::: Extrait du texte
Ces odieux attentats ne doivent
pas en occulter d’autres, comme par, exemple, celui ayant - à l’instigation
des services secrets libyens - provoqué l’explosion d’un DC10 d’UTA,
le 19 septembre 1989. L’avion assurait le vol Brazzaville - Paris, via N’djamena.
Cet attentat a fait 170 victimes (de 17 nationalités, dont 53 Français),
dans le désert du Ténéré, au Niger.
Six hauts responsables des
services secrets ou de la diplomatie libyenne (dont le beau-frère
de Kadhafi) ont été condamnés à une peine de
prison à perpétuité par la Cour d’Assises de Paris,
lors d’un procès par contumace en 1999. Un mandat d’arrêt international
a été délivré contre eux. La décision
pénale de la Cour d'Assises a été rendue au nom du
peuple français, mais elle n’a pas été exécutée.
Or, c’est précisément
pendant cette période de reprise des attentats terroristes qu’un
pas important vient d’être franchi dans le rapprochement entre la
France et la Lybie, plus précisément le 21 octobre, jour où
une Commission mixte s’est réunie à Paris, en vue de fixer
les grandes lignes de la coopération bilatérale entre des
deux pays. Pour le monde de l’aéronautique, ce rapprochement politique
pose un problème, que je qualifierai d’aéroéthique (a).
::::::
::: Lignes de données
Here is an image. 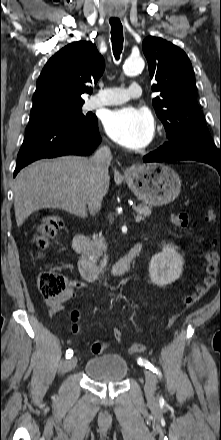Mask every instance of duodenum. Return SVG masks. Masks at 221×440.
<instances>
[{"mask_svg":"<svg viewBox=\"0 0 221 440\" xmlns=\"http://www.w3.org/2000/svg\"><path fill=\"white\" fill-rule=\"evenodd\" d=\"M72 247L78 255L77 267L80 275L89 281L97 280L101 271L97 264L91 260L86 253L87 237L84 234H76L73 238ZM142 248L140 242L136 243L121 259H119L111 268L110 273L113 276H121L126 273L132 262L139 255Z\"/></svg>","mask_w":221,"mask_h":440,"instance_id":"duodenum-1","label":"duodenum"}]
</instances>
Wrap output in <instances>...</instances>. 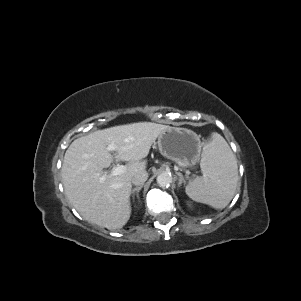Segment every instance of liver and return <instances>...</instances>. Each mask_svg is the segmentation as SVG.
<instances>
[{
	"label": "liver",
	"instance_id": "obj_1",
	"mask_svg": "<svg viewBox=\"0 0 301 301\" xmlns=\"http://www.w3.org/2000/svg\"><path fill=\"white\" fill-rule=\"evenodd\" d=\"M168 126L139 122L99 130L74 140L66 150L61 169L65 193L87 221L120 229L131 214L132 177L145 170L150 148ZM116 147L115 157L107 150ZM128 162L125 172L104 174L113 162Z\"/></svg>",
	"mask_w": 301,
	"mask_h": 301
}]
</instances>
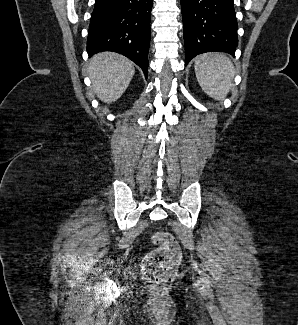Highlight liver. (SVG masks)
Masks as SVG:
<instances>
[{"label":"liver","mask_w":298,"mask_h":325,"mask_svg":"<svg viewBox=\"0 0 298 325\" xmlns=\"http://www.w3.org/2000/svg\"><path fill=\"white\" fill-rule=\"evenodd\" d=\"M135 72L132 60L117 52H99L90 58L88 74L99 100L115 102L125 92Z\"/></svg>","instance_id":"liver-1"}]
</instances>
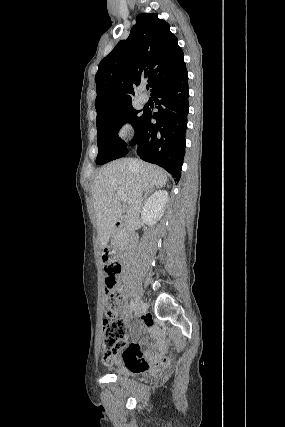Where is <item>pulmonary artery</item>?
Returning <instances> with one entry per match:
<instances>
[{
  "mask_svg": "<svg viewBox=\"0 0 285 427\" xmlns=\"http://www.w3.org/2000/svg\"><path fill=\"white\" fill-rule=\"evenodd\" d=\"M139 100L142 103H146L148 101V95L146 94V92H144V91L140 92V94H139Z\"/></svg>",
  "mask_w": 285,
  "mask_h": 427,
  "instance_id": "e3ab8cb5",
  "label": "pulmonary artery"
}]
</instances>
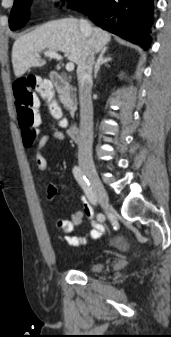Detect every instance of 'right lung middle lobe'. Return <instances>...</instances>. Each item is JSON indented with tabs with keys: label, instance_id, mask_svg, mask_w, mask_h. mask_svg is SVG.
I'll return each instance as SVG.
<instances>
[{
	"label": "right lung middle lobe",
	"instance_id": "obj_1",
	"mask_svg": "<svg viewBox=\"0 0 171 337\" xmlns=\"http://www.w3.org/2000/svg\"><path fill=\"white\" fill-rule=\"evenodd\" d=\"M70 1V0H68ZM74 0H71V2ZM31 5V0H15L9 18V26L11 30L21 28L28 21V10Z\"/></svg>",
	"mask_w": 171,
	"mask_h": 337
}]
</instances>
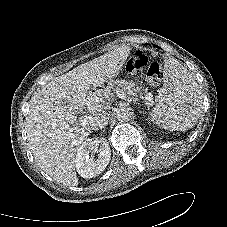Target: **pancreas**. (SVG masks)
<instances>
[{
  "label": "pancreas",
  "mask_w": 227,
  "mask_h": 227,
  "mask_svg": "<svg viewBox=\"0 0 227 227\" xmlns=\"http://www.w3.org/2000/svg\"><path fill=\"white\" fill-rule=\"evenodd\" d=\"M116 85V87L114 86ZM115 87V88H114ZM113 89L116 92L123 93L128 100H130V96L138 97L139 95L142 96L141 89L136 86L132 82H127L125 80L115 81L112 82L106 92H110Z\"/></svg>",
  "instance_id": "1"
}]
</instances>
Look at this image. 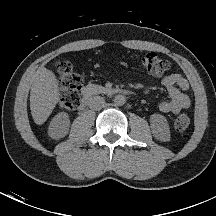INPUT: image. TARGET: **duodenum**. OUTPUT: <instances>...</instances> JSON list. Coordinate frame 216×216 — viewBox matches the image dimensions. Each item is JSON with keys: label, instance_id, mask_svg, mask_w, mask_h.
I'll list each match as a JSON object with an SVG mask.
<instances>
[{"label": "duodenum", "instance_id": "obj_1", "mask_svg": "<svg viewBox=\"0 0 216 216\" xmlns=\"http://www.w3.org/2000/svg\"><path fill=\"white\" fill-rule=\"evenodd\" d=\"M105 93L108 95H126L128 94V91L122 88H110V89H107ZM92 94H93L92 90L84 93V95L81 98L80 104H79L80 110H84L88 106L92 98Z\"/></svg>", "mask_w": 216, "mask_h": 216}]
</instances>
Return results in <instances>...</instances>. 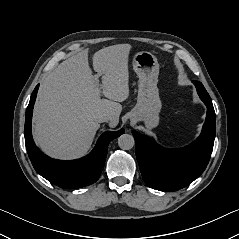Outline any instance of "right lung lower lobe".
<instances>
[{"instance_id":"right-lung-lower-lobe-1","label":"right lung lower lobe","mask_w":239,"mask_h":239,"mask_svg":"<svg viewBox=\"0 0 239 239\" xmlns=\"http://www.w3.org/2000/svg\"><path fill=\"white\" fill-rule=\"evenodd\" d=\"M39 84L35 87L25 117V145L34 169L49 182L64 188L76 189L96 182L104 168L109 143L122 135L124 130L105 132L97 141L92 152L81 159L62 161L52 159L43 154L35 145L31 120Z\"/></svg>"}]
</instances>
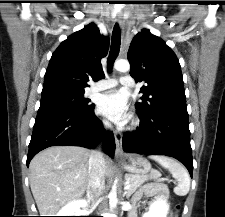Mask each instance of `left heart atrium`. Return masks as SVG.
<instances>
[{
    "label": "left heart atrium",
    "instance_id": "obj_1",
    "mask_svg": "<svg viewBox=\"0 0 225 217\" xmlns=\"http://www.w3.org/2000/svg\"><path fill=\"white\" fill-rule=\"evenodd\" d=\"M98 110L110 120L122 123L128 117L127 96L120 91H110L99 99Z\"/></svg>",
    "mask_w": 225,
    "mask_h": 217
}]
</instances>
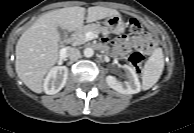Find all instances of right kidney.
I'll list each match as a JSON object with an SVG mask.
<instances>
[{
    "label": "right kidney",
    "instance_id": "ca27d5eb",
    "mask_svg": "<svg viewBox=\"0 0 194 133\" xmlns=\"http://www.w3.org/2000/svg\"><path fill=\"white\" fill-rule=\"evenodd\" d=\"M68 68L57 66L50 70L44 81V91L46 94L53 95L58 93L66 84Z\"/></svg>",
    "mask_w": 194,
    "mask_h": 133
}]
</instances>
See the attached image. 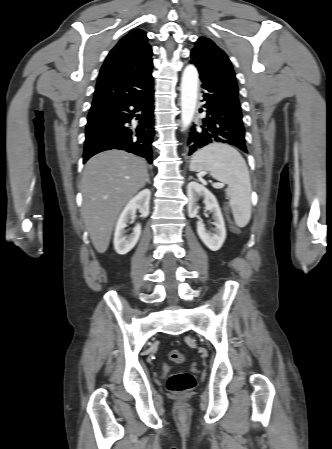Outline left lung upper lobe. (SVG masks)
Returning a JSON list of instances; mask_svg holds the SVG:
<instances>
[{"mask_svg": "<svg viewBox=\"0 0 332 449\" xmlns=\"http://www.w3.org/2000/svg\"><path fill=\"white\" fill-rule=\"evenodd\" d=\"M192 63L200 77L209 79L238 97V87L231 62L212 40L200 37L191 52Z\"/></svg>", "mask_w": 332, "mask_h": 449, "instance_id": "left-lung-upper-lobe-1", "label": "left lung upper lobe"}]
</instances>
::::::
§ Consignes:
• a. Indiquez si chacune des affirmations suivantes est conforme au texte sur l’attentat contre le DC10 d’UTA, en répondant par oui ou par non et en citant exactement les mots du texte qui tranchent : (i) toutes les victimes de l’attentat étaient françaises ; (ii) la décision de la Cour d’Assises a été exécutée ; (iii) la Commission mixte s’est réunie à Paris le 21 octobre.
• b. Recopiez mot pour mot le passage du texte sur l’attentat contre le DC10 d’UTA qui commence aux mots « Ces odieux attentats » et s’arrête après les mots « pas été exécutée. ».
• c. Poursuivez le texte sur l’attentat contre le DC10 d’UTA à partir de sa dernière phrase.

§ Réponses:
• a.
(i) Non : « Cet attentat a fait 170 victimes (de 17 nationalités, dont 53 Français) ».
(ii) Non : « mais elle n’a pas été exécutée ».
(iii) Oui : « plus précisément le 21 octobre, jour où une Commission mixte s’est réunie à Paris ».

• b.
Ces odieux attentats ne doivent
pas en occulter d’autres, comme par, exemple, celui ayant - à l’instigation
des services secrets libyens - provoqué l’explosion d’un DC10 d’UTA,
le 19 septembre 1989. L’avion assurait le vol Brazzaville - Paris, via N’djamena.
Cet attentat a fait 170 victimes (de 17 nationalités, dont 53 Français),
dans le désert du Ténéré, au Niger.
Six hauts responsables des
services secrets ou de la diplomatie libyenne (dont le beau-frère
de Kadhafi) ont été condamnés à une peine de
prison à perpétuité par la Cour d’Assises de Paris,
lors d’un procès par contumace en 1999. Un mandat d’arrêt international
a été délivré contre eux. La décision
pénale de la Cour d'Assises a été rendue au nom du
peuple français, mais elle n’a pas été exécutée.

• c.
Les médias, bien évidemment,
ont cité l’événement. Un de mes lecteurs me dit "Regardant
les informations télévisées, j’ai été
très choqué par l’importance de la révérence
faite par notre ministre des affaires étrangères lorsque ce
dernier a serré le main du Colonel Kadhafi. Ne quid nimis (b)".
En fait, ce qui peut être pris pour une allégeance n’est qu’un
comportement classique dans la plus pure tradition diplomatique, traduisant
clairement un désir de créer des conditions de détentes
propres à l’élaboration d’une nouvelle ère de coopération.
Cette conjonction d’attentats
et de reprise de contact de la France avec la Libye - et, surtout, pour
ce qui nous concerne, de l’ouverture, par une compagnie aérienne
française, d’une ligne aérienne - a, aussitôt, déclenché
une vive émotion, non seulement auprès des familles des victimes
et du personnel navigant, mais, également, auprès de plusieurs
de mes lecteurs. Ces événements imposaient donc une réponse
aux questions posées. TOP
Quoi de plus normal qu’après
le choc de l’attentat, la longue et pénible enquête, la frustration
d’un procès par contumace et une décision de justice non suivie
d’effets, la venue officielle en France d’un ministre libyen et de sa délégation
soit ressentie, comme une provocation insupportable!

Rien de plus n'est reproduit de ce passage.